Le développement du blockchain factoring ouvre des perspectives intéressantes pour sécuriser les transactions post-scission. Cette technologie, en garantissant l’authenticité et la traçabilité des créances cédées, répond aux préoccupations de sécurité juridique qui peuvent survenir lors du transfert d’actifs dans le cadre d’une scission. Des expérimentations menées par des acteurs comme BNP Paribas Factor ou Crédit Agricole Leasing & Factoring démontrent la viabilité de ces solutions innovantes.
L’émergence des modèles de supply chain finance hybrides constitue une tendance marquante. Ces dispositifs combinent les caractéristiques du factoring classique avec d’autres instruments financiers (affacturage inversé, dynamic discounting, etc.), offrant une palette plus large d’options aux entités issues d’une scission. Cette approche modulaire permet d’adapter finement les solutions de financement aux spécificités de chaque branche d’activité séparée lors de la restructuration.
Sur le plan réglementaire, plusieurs évolutions récentes impactent la relation entre factoring et scission :
- La directive (UE) 2021/2167 sur les gestionnaires de crédits et les acheteurs de crédits, qui harmonise certaines règles applicables au marché secondaire des créances
- Le règlement Taxonomie européenne, qui incite à l’intégration de critères ESG dans les opérations de financement
- Les adaptations du cadre prudentiel (Bâle IV) qui modifient les exigences en fonds propres pour les opérations d’affacturage
Ces évolutions normatives créent à la fois des contraintes et des opportunités pour structurer le financement post-scission.
La tendance à l’internationalisation des opérations de restructuration s’accompagne d’un besoin croissant de solutions de factoring transfrontalières. Les groupes multinationaux qui procèdent à des scissions complexes recherchent des dispositifs d’affacturage capables d’accompagner leurs filiales dans différentes juridictions. Cette dimension internationale soulève des questions spécifiques en matière de droit applicable et de gestion des risques de change que les factors doivent intégrer dans leur offre.

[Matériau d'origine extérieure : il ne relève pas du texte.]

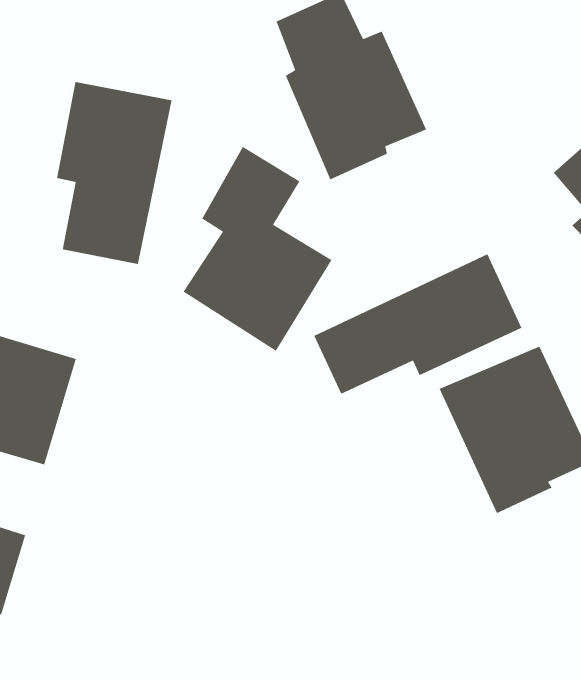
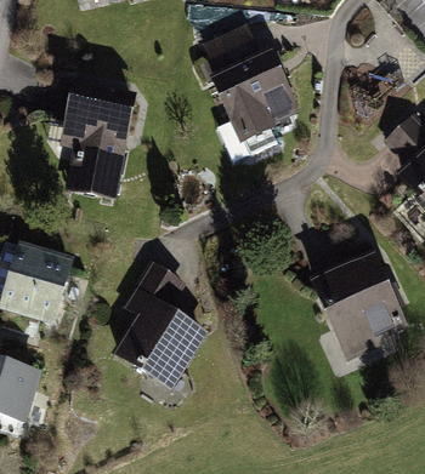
building: [182,146,332,352] -> [112,256,209,389]
building: [313,253,523,395] -> none

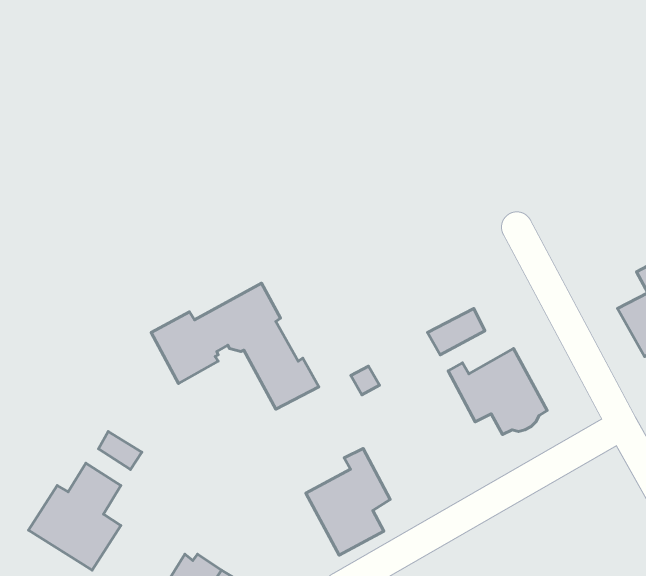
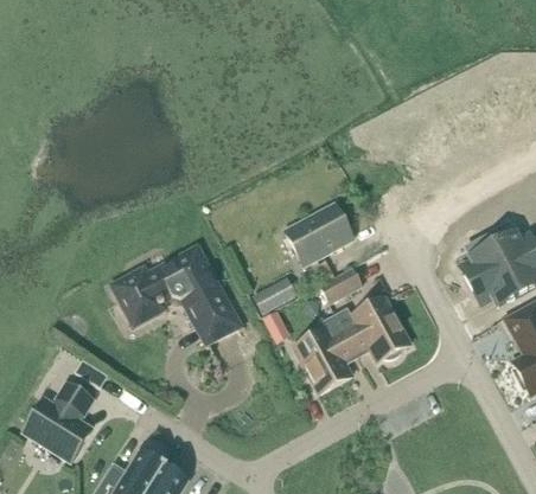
building: none -> [286,203,353,263]
building: none -> [255,277,296,312]
building: [306,448,390,555] -> [293,313,356,392]

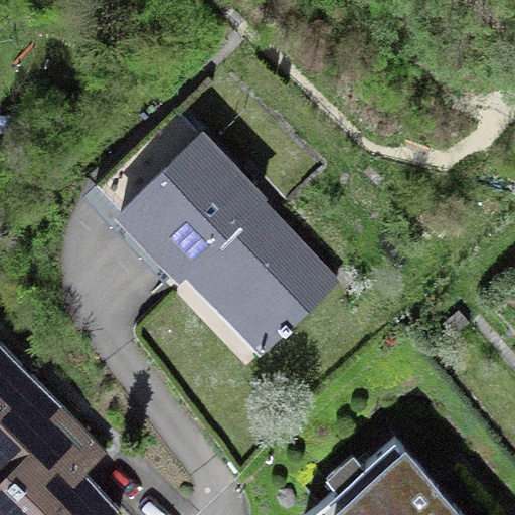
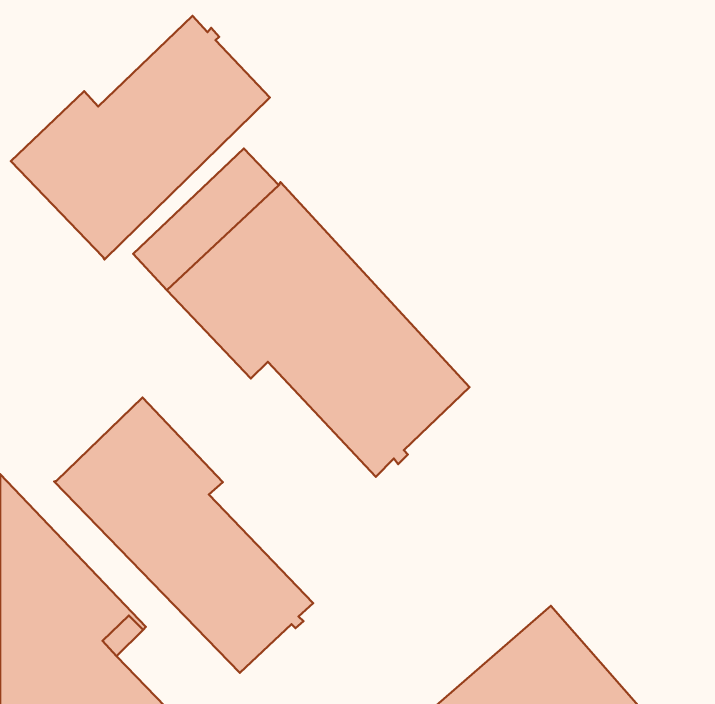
building: none -> [11,16,270,260]
building: none -> [54,398,313,673]

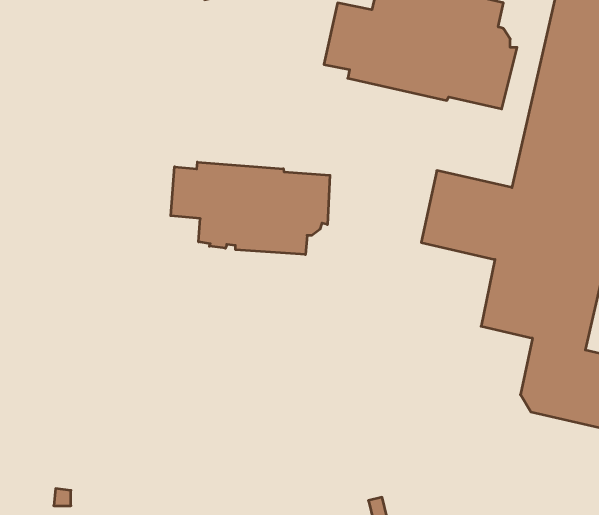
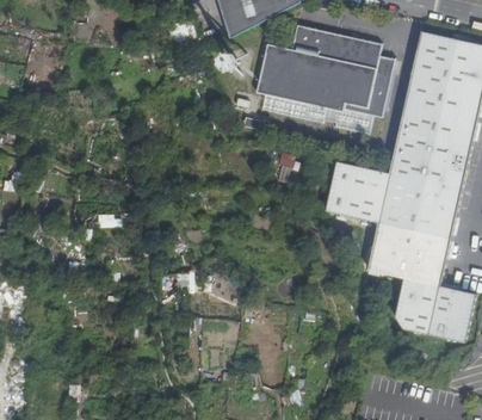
building: [171,162,330,255] -> none

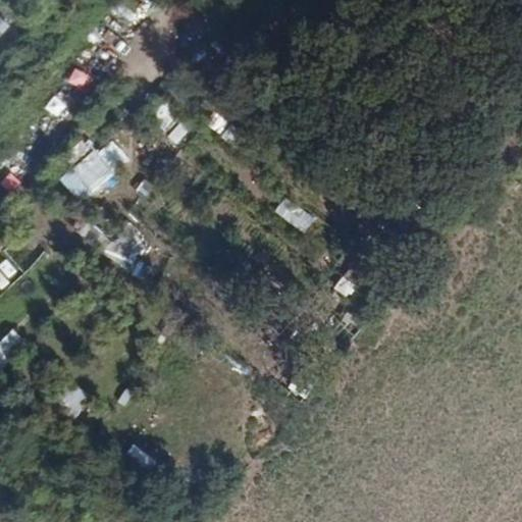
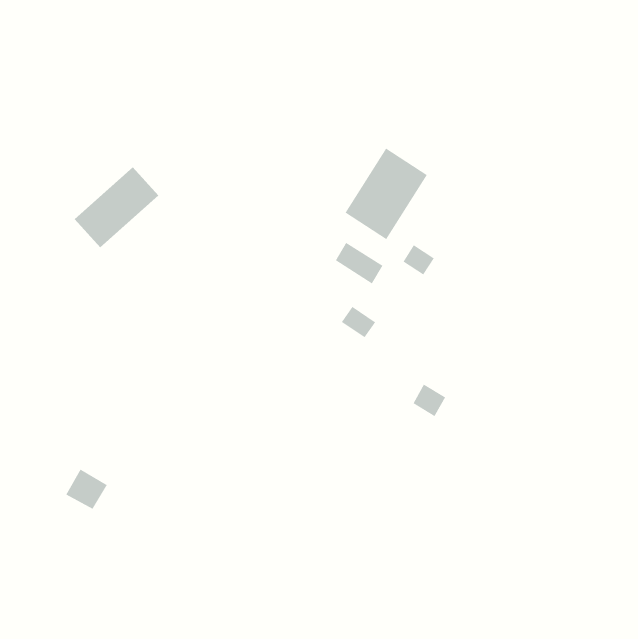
building: none -> [344,148,428,240]

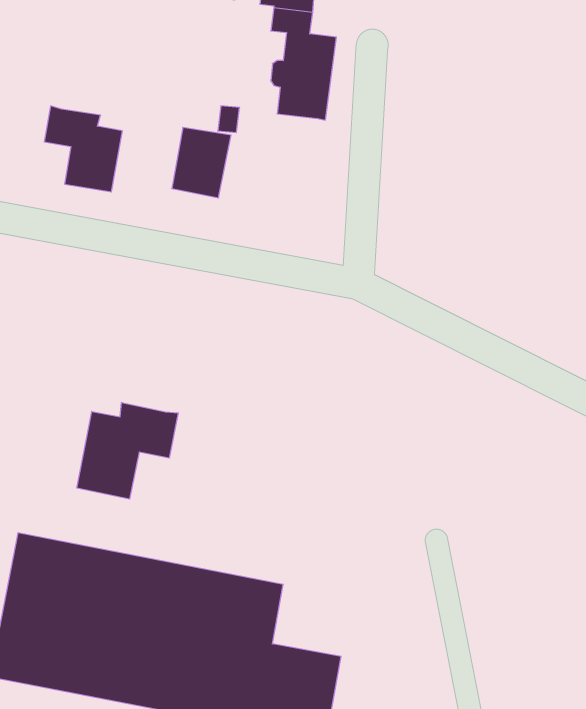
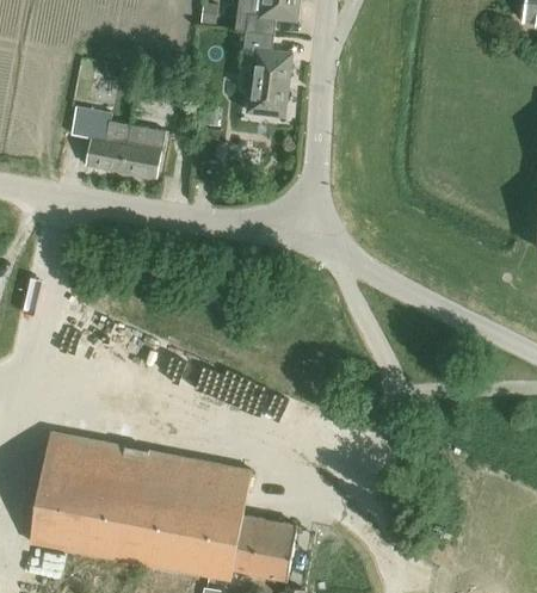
building: [172,127,231,198] -> [121,126,166,180]
building: [77,402,178,499] -> none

L’intégration des critères ESG (Environnementaux, Sociaux et de Gouvernance) dans les opérations de financement représente une évolution majeure. Des formules de factoring vert ou à impact social émergent, proposant des conditions préférentielles pour les créances liées à des projets durables ou socialement responsables. Cette approche peut constituer un levier intéressant pour les entreprises qui utilisent la scission comme outil de repositionnement stratégique vers des activités plus durables.
Le crowdfactoring, qui mobilise des plateformes de financement participatif pour l’achat de créances commerciales, offre une alternative aux circuits traditionnels. Cette formule, encore émergente mais en forte croissance, peut séduire les entités de taille intermédiaire issues d’une scission qui ne remplissent pas toujours les critères d’éligibilité des factors institutionnels.
Enfin, l’évolution du financement en fonds propres post-scission mérite d’être soulignée. Des formules hybrides, combinant dette et equity, se développent pour accompagner les entités issues d’une restructuration. Ces instruments, comme les obligations convertibles ou les prêts participatifs, complètent utilement le factoring en apportant des ressources stables qui renforcent la structure financière des nouvelles entités.
Ces innovations dessinent un écosystème de financement plus diversifié et plus flexible, permettant aux entreprises de concevoir des stratégies de restructuration plus ambitieuses, soutenues par des solutions de financement sur mesure combinant factoring modernisé et autres instruments financiers innovants.